# Seiko Adiction



## tixntox (Jul 17, 2009)

I never realised when I traded my Seiko 5 auto, how much I really liked it............ so I've bought two more! I just wish that Seiko had given them a winding facility as I'm too tight to buy an autowinder! I don't like things which consume electricity. What a waste. I've even been known to wear two watches at once to keep both wound! luckily I work in a mental care facility, so I fit right in with my eccentricities. I love the accuracy of my "wind up" seikos compared to other more expensive, well named watches from central europe.

Mike


----------



## mrteatime (Oct 25, 2006)

i know what you mean dude.......ive learnt not to fight it... :cool2:


----------



## Guest (Oct 30, 2009)

Glad you're liking them both mate, Seikos are VERY addictive...whatever you do don't search "Seiko" and "ending soon" on eBay...it's dangerous!

I like to keep a Quartz Seiko handy to set the autos by...only really takes a couple of secs 

Pics of your collection?


----------



## Filterlab (Nov 13, 2008)

I feel your pain Mike. Despite having watches from the likes of Omega, Sinn and Breitling over the years, I just find myself coming back to Seiko time and time again. As I type I am wearing my SKA371 kinetic divers watch which was only 300-ish quid, but I completely and utterly love it. Initially it was my intention to collect Seikos but I moved on to other brands, however I think I may just do it. You can't beat a Seiko for build quality, accuracy, finish and utter gorgeousness at the price!


----------



## tixntox (Jul 17, 2009)

Oh dear, Oh dear, Oh dear! Now that's another Seiko I like the look of!!!!  :naughty: Hope she's not looking over my shoulder as I type! :wink2:









Mike


----------



## - Baz - (Jul 13, 2008)

Had a period where Seiko 5s were flavour of the month for me. There are many, many reasons why any WIS should have at least one, and it's nothing to do with money or lack of it. The stories of 7S26s running like champs for 10+ years without a service are legion.

Personally, I like the simple, classic designs. I eventually bought three (in addition to my SKX divers), one in particular I liked so much I bought another as it was the last one in stock! All of them run better than +/- 5s day. I kid you not.

Lack of hand winding or hacking has never bothered me. Hacking can be useful, but not really necessary. And I don't hand wind any of my other autos either. They run as soon as you strap them on your wrist. However much I love them, I discovered to my disappointment that, try as I may, I just can't get along with a day window. Still, I'll never part with the 5s I have. I might feel differently next week...


----------



## mrteatime (Oct 25, 2006)

■ RECORDED DATA ■
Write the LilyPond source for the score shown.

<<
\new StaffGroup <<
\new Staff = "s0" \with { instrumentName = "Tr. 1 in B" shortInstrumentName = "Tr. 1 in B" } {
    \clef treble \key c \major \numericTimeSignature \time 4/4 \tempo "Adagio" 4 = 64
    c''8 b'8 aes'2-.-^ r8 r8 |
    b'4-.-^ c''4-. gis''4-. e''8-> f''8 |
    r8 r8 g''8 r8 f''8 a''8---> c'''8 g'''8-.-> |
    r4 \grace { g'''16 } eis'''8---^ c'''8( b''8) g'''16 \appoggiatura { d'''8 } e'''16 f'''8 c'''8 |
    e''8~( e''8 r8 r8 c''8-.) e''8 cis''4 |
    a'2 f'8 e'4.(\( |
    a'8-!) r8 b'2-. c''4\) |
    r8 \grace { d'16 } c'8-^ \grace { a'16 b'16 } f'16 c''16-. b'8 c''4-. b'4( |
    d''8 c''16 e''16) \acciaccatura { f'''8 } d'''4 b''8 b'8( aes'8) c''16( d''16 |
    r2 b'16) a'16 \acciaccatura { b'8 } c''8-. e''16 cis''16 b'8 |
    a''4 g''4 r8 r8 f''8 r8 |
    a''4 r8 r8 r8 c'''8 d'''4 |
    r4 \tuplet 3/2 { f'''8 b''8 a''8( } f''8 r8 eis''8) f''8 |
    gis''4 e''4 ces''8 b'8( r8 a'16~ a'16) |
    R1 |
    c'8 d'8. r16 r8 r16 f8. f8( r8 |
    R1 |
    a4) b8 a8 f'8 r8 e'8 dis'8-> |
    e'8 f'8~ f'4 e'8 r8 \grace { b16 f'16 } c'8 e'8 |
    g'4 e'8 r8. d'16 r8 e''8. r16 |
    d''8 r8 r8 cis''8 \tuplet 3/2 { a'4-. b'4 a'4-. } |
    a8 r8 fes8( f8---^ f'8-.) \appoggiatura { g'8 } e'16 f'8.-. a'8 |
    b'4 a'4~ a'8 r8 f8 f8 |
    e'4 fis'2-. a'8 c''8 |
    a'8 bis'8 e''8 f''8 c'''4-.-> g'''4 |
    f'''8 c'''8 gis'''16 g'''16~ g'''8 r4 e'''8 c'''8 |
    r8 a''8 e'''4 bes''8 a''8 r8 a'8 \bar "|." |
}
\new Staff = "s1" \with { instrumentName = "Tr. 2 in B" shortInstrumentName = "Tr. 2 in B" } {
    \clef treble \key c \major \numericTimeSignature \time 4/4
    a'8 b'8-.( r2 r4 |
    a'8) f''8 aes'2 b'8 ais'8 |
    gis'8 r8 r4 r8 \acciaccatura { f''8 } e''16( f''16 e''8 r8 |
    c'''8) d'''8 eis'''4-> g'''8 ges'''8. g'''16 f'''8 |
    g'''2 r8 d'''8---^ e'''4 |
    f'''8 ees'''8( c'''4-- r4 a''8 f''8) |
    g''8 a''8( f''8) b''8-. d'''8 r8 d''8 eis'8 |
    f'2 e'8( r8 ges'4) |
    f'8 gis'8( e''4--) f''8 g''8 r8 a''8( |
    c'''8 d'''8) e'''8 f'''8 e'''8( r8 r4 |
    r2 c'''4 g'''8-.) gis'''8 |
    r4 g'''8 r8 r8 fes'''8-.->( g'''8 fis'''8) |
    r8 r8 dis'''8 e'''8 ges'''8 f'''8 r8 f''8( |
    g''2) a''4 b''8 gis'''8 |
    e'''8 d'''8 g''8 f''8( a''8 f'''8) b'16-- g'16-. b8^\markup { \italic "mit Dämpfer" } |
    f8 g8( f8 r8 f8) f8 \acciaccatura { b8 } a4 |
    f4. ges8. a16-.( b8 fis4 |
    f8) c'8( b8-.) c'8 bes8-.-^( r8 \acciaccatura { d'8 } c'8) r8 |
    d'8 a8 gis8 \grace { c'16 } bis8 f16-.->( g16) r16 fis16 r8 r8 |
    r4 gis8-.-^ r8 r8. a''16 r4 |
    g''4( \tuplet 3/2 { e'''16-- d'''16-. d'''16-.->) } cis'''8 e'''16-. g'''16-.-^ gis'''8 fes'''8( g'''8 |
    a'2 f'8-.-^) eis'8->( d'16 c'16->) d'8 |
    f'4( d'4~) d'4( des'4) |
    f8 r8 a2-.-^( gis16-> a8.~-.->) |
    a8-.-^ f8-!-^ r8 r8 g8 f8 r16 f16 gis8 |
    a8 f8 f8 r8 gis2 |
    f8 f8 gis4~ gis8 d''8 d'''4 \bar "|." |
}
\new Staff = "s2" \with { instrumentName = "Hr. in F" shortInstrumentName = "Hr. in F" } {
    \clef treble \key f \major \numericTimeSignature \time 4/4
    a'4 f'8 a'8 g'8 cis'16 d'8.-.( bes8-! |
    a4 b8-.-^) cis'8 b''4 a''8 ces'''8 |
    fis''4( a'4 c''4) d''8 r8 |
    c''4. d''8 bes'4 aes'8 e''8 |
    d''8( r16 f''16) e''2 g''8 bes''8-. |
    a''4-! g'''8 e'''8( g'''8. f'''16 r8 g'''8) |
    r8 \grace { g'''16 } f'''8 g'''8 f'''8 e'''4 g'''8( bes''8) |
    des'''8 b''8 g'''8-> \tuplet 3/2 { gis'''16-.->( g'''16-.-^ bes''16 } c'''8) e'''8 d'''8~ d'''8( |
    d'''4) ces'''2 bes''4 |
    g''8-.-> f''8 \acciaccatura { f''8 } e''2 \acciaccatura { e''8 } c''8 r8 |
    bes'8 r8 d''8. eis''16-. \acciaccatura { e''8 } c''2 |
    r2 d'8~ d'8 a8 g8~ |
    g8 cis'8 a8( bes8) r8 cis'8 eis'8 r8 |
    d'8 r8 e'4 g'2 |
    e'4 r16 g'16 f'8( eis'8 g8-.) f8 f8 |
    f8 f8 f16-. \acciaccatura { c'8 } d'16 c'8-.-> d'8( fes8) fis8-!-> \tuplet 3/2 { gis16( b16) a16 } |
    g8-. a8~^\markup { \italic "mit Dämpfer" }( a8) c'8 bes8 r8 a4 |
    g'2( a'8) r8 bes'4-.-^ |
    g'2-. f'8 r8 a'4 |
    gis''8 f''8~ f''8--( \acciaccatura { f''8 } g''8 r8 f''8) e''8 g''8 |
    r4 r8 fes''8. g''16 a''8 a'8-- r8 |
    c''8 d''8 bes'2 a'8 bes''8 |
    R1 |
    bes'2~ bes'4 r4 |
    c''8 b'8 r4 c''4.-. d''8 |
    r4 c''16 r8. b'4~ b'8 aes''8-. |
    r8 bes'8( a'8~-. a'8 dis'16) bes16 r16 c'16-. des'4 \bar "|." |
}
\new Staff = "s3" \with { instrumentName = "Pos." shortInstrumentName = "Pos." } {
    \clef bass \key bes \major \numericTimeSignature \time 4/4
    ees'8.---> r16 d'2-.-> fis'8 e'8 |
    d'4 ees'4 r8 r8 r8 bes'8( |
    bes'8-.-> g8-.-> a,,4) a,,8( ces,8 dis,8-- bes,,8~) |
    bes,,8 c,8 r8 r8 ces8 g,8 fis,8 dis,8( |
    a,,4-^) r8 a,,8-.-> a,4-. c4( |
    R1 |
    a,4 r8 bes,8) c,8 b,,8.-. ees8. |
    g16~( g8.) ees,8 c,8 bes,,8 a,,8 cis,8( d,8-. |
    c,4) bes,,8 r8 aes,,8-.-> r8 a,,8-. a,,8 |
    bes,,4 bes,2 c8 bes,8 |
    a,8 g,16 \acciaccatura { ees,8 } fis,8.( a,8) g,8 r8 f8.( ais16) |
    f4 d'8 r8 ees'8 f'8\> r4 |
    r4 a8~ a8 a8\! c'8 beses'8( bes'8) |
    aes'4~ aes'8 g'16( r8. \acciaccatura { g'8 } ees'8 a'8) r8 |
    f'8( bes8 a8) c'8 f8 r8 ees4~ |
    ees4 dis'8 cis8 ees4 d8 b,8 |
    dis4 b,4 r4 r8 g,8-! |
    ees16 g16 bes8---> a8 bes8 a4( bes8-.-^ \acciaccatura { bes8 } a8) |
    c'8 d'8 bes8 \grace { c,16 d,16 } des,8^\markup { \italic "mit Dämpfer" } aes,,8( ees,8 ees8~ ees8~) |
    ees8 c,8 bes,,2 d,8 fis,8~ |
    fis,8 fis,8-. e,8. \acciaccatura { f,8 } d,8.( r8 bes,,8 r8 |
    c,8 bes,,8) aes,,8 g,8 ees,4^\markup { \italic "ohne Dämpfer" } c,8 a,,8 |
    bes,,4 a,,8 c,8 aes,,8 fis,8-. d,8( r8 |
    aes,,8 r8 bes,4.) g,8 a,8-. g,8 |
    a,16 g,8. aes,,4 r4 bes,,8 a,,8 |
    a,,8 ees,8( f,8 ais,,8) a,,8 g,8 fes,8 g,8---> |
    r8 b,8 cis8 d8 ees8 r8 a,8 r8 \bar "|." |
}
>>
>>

■ THE TASKS ■
(A) In the Seiko thread, why does Mike say he has sometimes worn two watches at once?
(B) According to the Seiko thread, which watch is Filterlab wearing while typing the post?
(C) In the Seiko thread, reproduce word for word the stretch from "i know what" through "on eBay...it's dangerous!".

■ ANSWER SET ■
(A) He wears both to keep them wound. His automatic Seikos have no winding facility, and he won't buy an autowinder because he is "too tight" and dislikes things that consume electricity.

(B) His SKA371 kinetic divers watch.

(C)
i know what you mean dude.......ive learnt not to fight it... :cool2:


----------



## Guest (Oct 30, 2009)

Glad you're liking them both mate, Seikos are VERY addictive...whatever you do don't search "Seiko" and "ending soon" on eBay...it's dangerous!